Defendant argues that the Legislature, by making the repealing enactment an urgency measure, intended that the savings clause would be operative only as to cases where forfeiture had been decreed prior to the effective date of the statute, i.e., June 7, 1967.

The wording of the savings clause is not capable of this interpretation. By the language of the section the repealed legislation is to continue to be operative and effective with regard to any vehicle which is used in such an unlawful manner until such vehicle is forfeited to the state, released to the person entitled thereto, purchased, sold, or otherwise disposed of. fn. 3

[2] The Legislature, by the express use of a savings clause, may protect the rights of litigants in pending actions even though the particular statute is repealed. (Bear Valley Mut. Water Co. v. County of San Bernardino (1966) 242 Cal. App. 2d 68, 71-72 [51 Cal. Rptr. 53]; Traub v. Edwards (1940) 38 Cal. App. 2d 719, 721-722 [102 P.2d 463]; see, Allen v. Grand Central Aircraft Co. (1954) 347 U.S. 535, 554-555 [98 L. Ed. 933, 946-947, 74 S. Ct. 745]; see also, People v. One 1953 Buick, supra, 57 Cal.2d at p. 366 [where the court appears to recognize the result would have been different had the Legislature included a savings clause].)

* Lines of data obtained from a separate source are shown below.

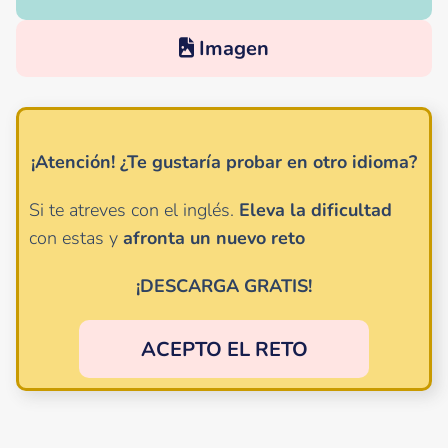
Imagen
¡Atención!
¿Te gustaría probar en otro idioma?
Si te atreves con el inglés.
Eleva la dificultad
con estas y
afronta un nuevo reto
¡DESCARGA GRATIS!
ACEPTO EL RETO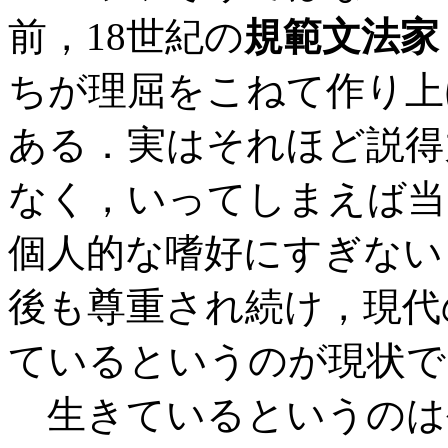
前，18世紀の
規範文法家
ちが理屈をこねて作り上
ある．実はそれほど説得
なく，いってしまえば当
個人的な嗜好にすぎない
後も尊重され続け，現代
ているというのが現状で
生きているというのは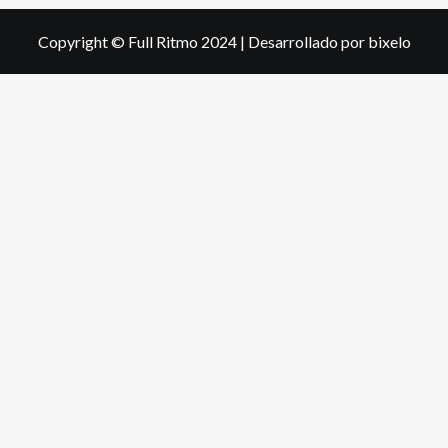
Copyright © Full Ritmo 2024
|
Desarrollado por bixelo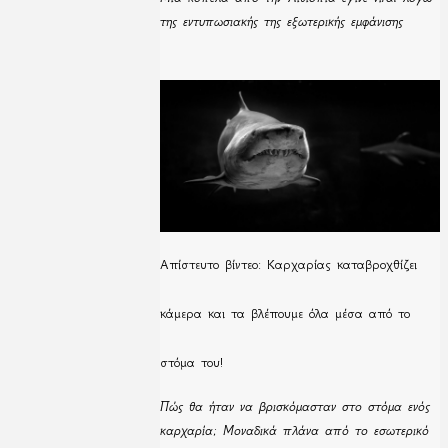
της εντυπωσιακής της εξωτερικής εμφάνισης
Απίστευτο βίντεο: Καρχαρίας καταβροχθίζει
κάμερα και τα βλέπουμε όλα μέσα από το
στόμα του!
Πώς θα ήταν να βρισκόμασταν στο στόμα ενός
καρχαρία; Μοναδικά πλάνα από το εσωτερικό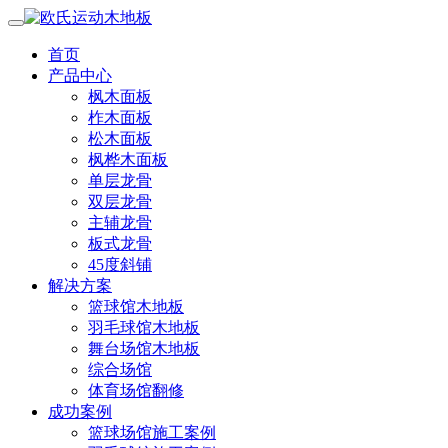
首页
产品中心
枫木面板
柞木面板
松木面板
枫桦木面板
单层龙骨
双层龙骨
主辅龙骨
板式龙骨
45度斜铺
解决方案
篮球馆木地板
羽毛球馆木地板
舞台场馆木地板
综合场馆
体育场馆翻修
成功案例
篮球场馆施工案例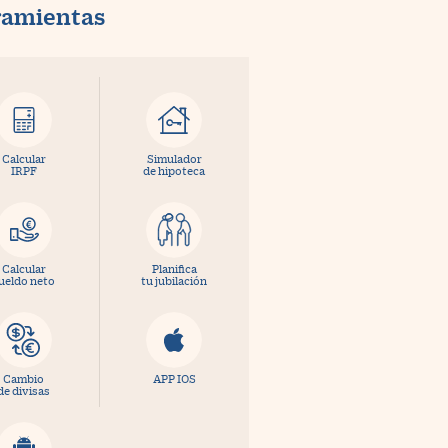
ramientas
Calcular
Simulador
IRPF
de hipoteca
Calcular
Planifica
ueldo neto
tu jubilación
Cambio
APP IOS
de divisas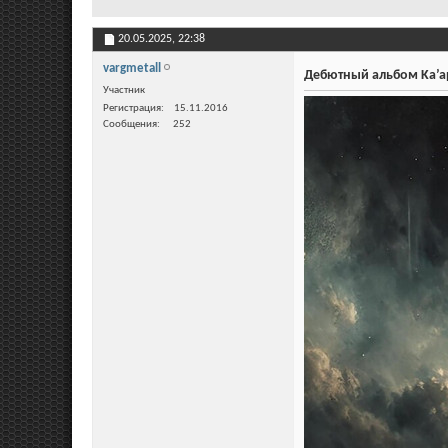
20.05.2025,
22:38
vargmetall
Дебютный альбом Ka’ape
Участник
Регистрация
15.11.2016
Сообщения
252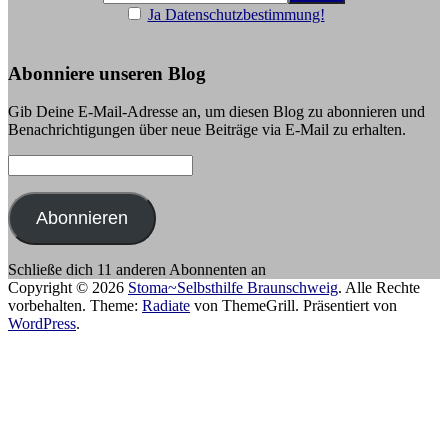
Ja Datenschutzbestimmung!
Abonniere unseren Blog
Gib Deine E-Mail-Adresse an, um diesen Blog zu abonnieren und
Benachrichtigungen über neue Beiträge via E-Mail zu erhalten.
E-
Mail-
Adresse:
Abonnieren
Schließe dich 11 anderen Abonnenten an
Copyright © 2026
Stoma~Selbsthilfe Braunschweig
. Alle Rechte
vorbehalten. Theme:
Radiate
von ThemeGrill. Präsentiert von
WordPress
.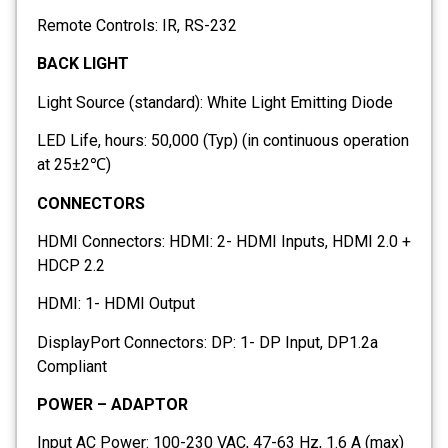
Remote Controls: IR, RS-232
BACK LIGHT
Light Source (standard): White Light Emitting Diode
LED Life, hours: 50,000 (Typ) (in continuous operation
at 25±2℃)
CONNECTORS
HDMI Connectors: HDMI: 2- HDMI Inputs, HDMI 2.0 +
HDCP 2.2
HDMI: 1- HDMI Output
DisplayPort Connectors: DP: 1- DP Input, DP1.2a
Compliant
POWER – ADAPTOR
Input AC Power: 100-230 VAC, 47-63 Hz, 1.6 A (max)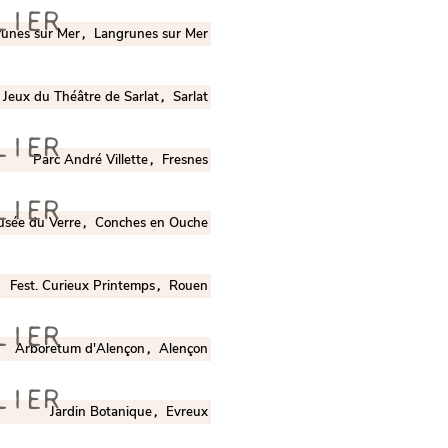
LIER
runes sur Mer
Langrunes sur Mer
,
s Jeux du Théâtre de Sarlat
Sarlat
,
LIER
Parc André Villette
Fresnes
,
LIER
sée du Verre
Conches en Ouche
,
Fest. Curieux Printemps
Rouen
,
LIER
Arboretum d'Alençon
Alençon
,
LIER
Jardin Botanique
Evreux
,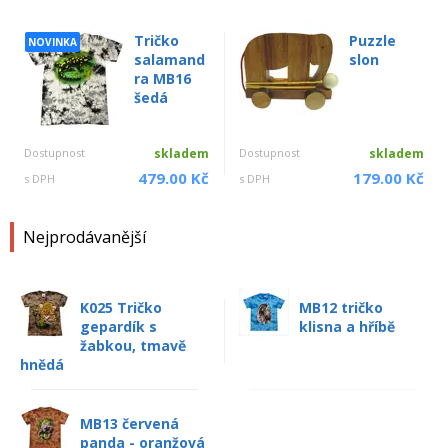
Tričko
Puzzle
NOVINKA
salamand
slon
ra MB16
šedá
Dostupnost
skladem
Dostupnost
skladem
479.00 Kč
179.00 Kč
s DPH
s DPH
Nejprodávanější
K025 Tričko
MB12 tričko
gepardík s
klisna a hříbě
žabkou, tmavě
hnědá
MB13 červená
panda - oranžová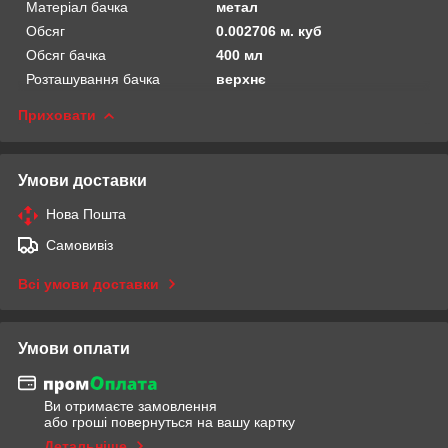
Матеріал бачка
метал
Обсяг
0.002706 м. куб
Обсяг бачка
400 мл
Розташування бачка
верхнє
Приховати
Умови доставки
Нова Пошта
Самовивіз
Всі умови доставки
Умови оплати
Ви отримаєте замовлення
або гроші повернуться на вашу картку
Детальніше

In Bear Valley Mut. Water Co. v. County of San Bernardino, supra, the court states (at pp. 71-72): "In Traub v. Edwards, 38 Cal. App. 2d 719, 721-722 [102 P.2d 463] the court rejected a similar argument. 'When it is the purpose of the legislature to repeal a statute and to save the rights of litigants in pending actions based upon such statute, such purpose may be accomplished by including an express saving clause in the repealing act. But such rights may likewise be saved by any act passed at the same session of the legislature showing that the legislature intended that the rights of litigants in pending actions should be saved. (Black on Interpretation of Laws, 2d ed., pp. 424 and 425.)'"

The judgment is affirmed

Friedman, Acting P. J., and Janes, J., concurred.

FN 1. Section 11610, Health and Safety Code formerly read: "The interest of any registered owner of a vehicle used to unlawfully transport or facilitate the unlawful transportation of any narcotic, or in which any narcotic is unlawfully kept, deposited, or concealed or which is used to facilitate the unlawful keeping, depositing or concealment of any narcotic, or in which any narcotic is unlawfully possessed by an occupant thereof or which is used to facilitate the unlawful possession of any narcotic by an occupant thereof, shall be forfeited to the State."

FN 2. This is an obvious typographical error. The date should read: "February 11."

FN 3. The Legislative Counsel's Digest contained in the bill when it was introduced reads, in part, as follows: "Provides that repealed provisions shall, however, continue to be operative and effective with regard to any vehicle used for narcotic law violations prior to operative date of the act."